Forget Soho! Steven Brill Thinks Inside The Box at Internet Week Panel on Startups
Steven Brill, creator of Court TV, law periodicals and airport security fast passes alike, was talking about the difference between Silicon Valley and New York City at the Time Warner Center this morning, June 2nd.
“People here are much more focused on the ideas and the technology that is the plumbing for those ideas,” he told the crowd. “You have a city with a mentality that’s receptive to completely new ideas and that has lots of people who want to try those ideas. I’ve been able to find people who are willing to take a chance, usually on a new form of journalism, and this is the best place in the world to do that.”

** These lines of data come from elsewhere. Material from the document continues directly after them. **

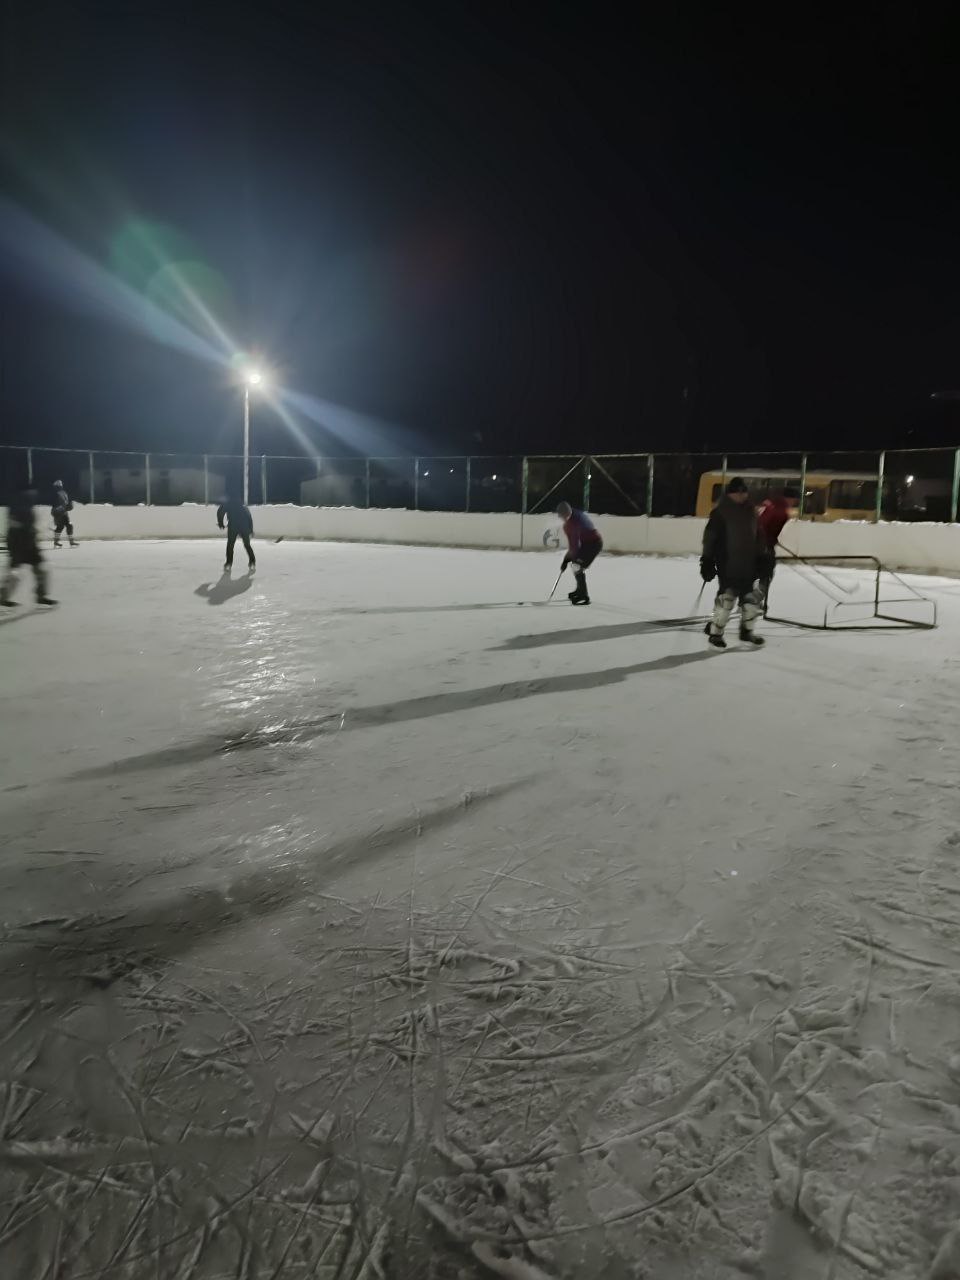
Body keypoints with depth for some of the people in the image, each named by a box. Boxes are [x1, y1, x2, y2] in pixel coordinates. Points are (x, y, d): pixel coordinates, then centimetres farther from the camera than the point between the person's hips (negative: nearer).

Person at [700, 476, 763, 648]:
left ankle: (747, 631, 24)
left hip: (747, 565, 6)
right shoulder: (720, 512, -8)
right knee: (727, 598, -10)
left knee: (751, 598, 9)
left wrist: (759, 560, 15)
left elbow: (757, 538, 17)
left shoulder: (751, 511, 9)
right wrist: (707, 561, -14)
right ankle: (715, 632, 2)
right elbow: (710, 537, -10)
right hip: (727, 565, -6)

Dressed in a neat gray suit, Mr. Brill, who had a wine-glass filled with Diet Coke placed on the coffee table in front of him, was the star participant of a panel called Start Me Up: Investing in New York's Digital Industry, as part of Internet Week New York. The panel, which also included Marc Cenedella of TheLadders.com, NYC Investment Fund Senior Vice President Jalak K. Jobanputra and Andrew Cleland of Time Warner Investments, was discussing how the city’s Web industry is poised to help revitalize the economy. Internet Week Chair David-Michel Davies was the moderator, and the conversation had shifted to opportunities for startups in New York despite the downturn.
Take real estate bargains, for instance.
Apparently Mr. Brill’s latest startup, a company called Journalism Online—which he claims will help newspaper, magazine and Web publishers develop revenue models for their digital content—got a great deal on its new digs.
“We started by thinking like a startup and going to the startup-y kind of neighborhoods like Soho and all that crap, and the rents there are still very high because they still think they’re cool and they’re doing startups and people walk around in jeans,” said Mr. Brill, whose dry wit and sarcasm appeared to delight the audience. “We have space in a building in the Rockefeller Center neighborhood that is costing us a third of the best deal we looked at in the grungiest building in Tribeca!”
Then there’s New York’s talent pool.
“The talent is out there and people are willing to think about opportunities in a different way,” Mr. Brill continued. “The resumes are just coming in and coming in. It’s not something anyone wants to delight in, but the fact is, there’s real talent out there.”
But what about all the challenges startups face? One that resonated for the panel was the role of the engineer.
“It’s always been difficult [for Web startups] to find engineers in New York because Wall Street takes them away with higher salaries,” said Ms. Jobanputra. “But I’ve seen a recognition that that is going to change. Not everyone can translate from the Wall Street world to the startup world, and the city has started a number of initiatives to help start retraining some of these folks who are interested in going into the startup world. We need to start developing engineers for a digital age.”
Towards the end of the question and answer session that followed, one audience member asked the panelists which of New York’s non-Web industries had the greatest potential for digital growth.
Ms. Jobanputra’s answer was healthcare, given the amount of federal stimulus money that has been set aside for digitizing hospitals, she said. Mr. Cenedella and Mr. Cleland agreed on fashion, pointing to online ventures like Gilt Groupe, which, Mr. Cenedella said, has developed a massive customer base for designers despite being a young startup.
Mr. Brill’s answer was, perhaps, the most interesting: Shipping and cargo, which he called a larger industry in New York than anywhere else in the United States except for maybe Long Beach, California.
“Here’s an industry most people would never think of,” he said. “There’s a lot of money to be made for somebody who solves the tech problem of tracking cargo containers, seeing if they’re opened or tampered with as they go around the world. There are probably a dozen other examples."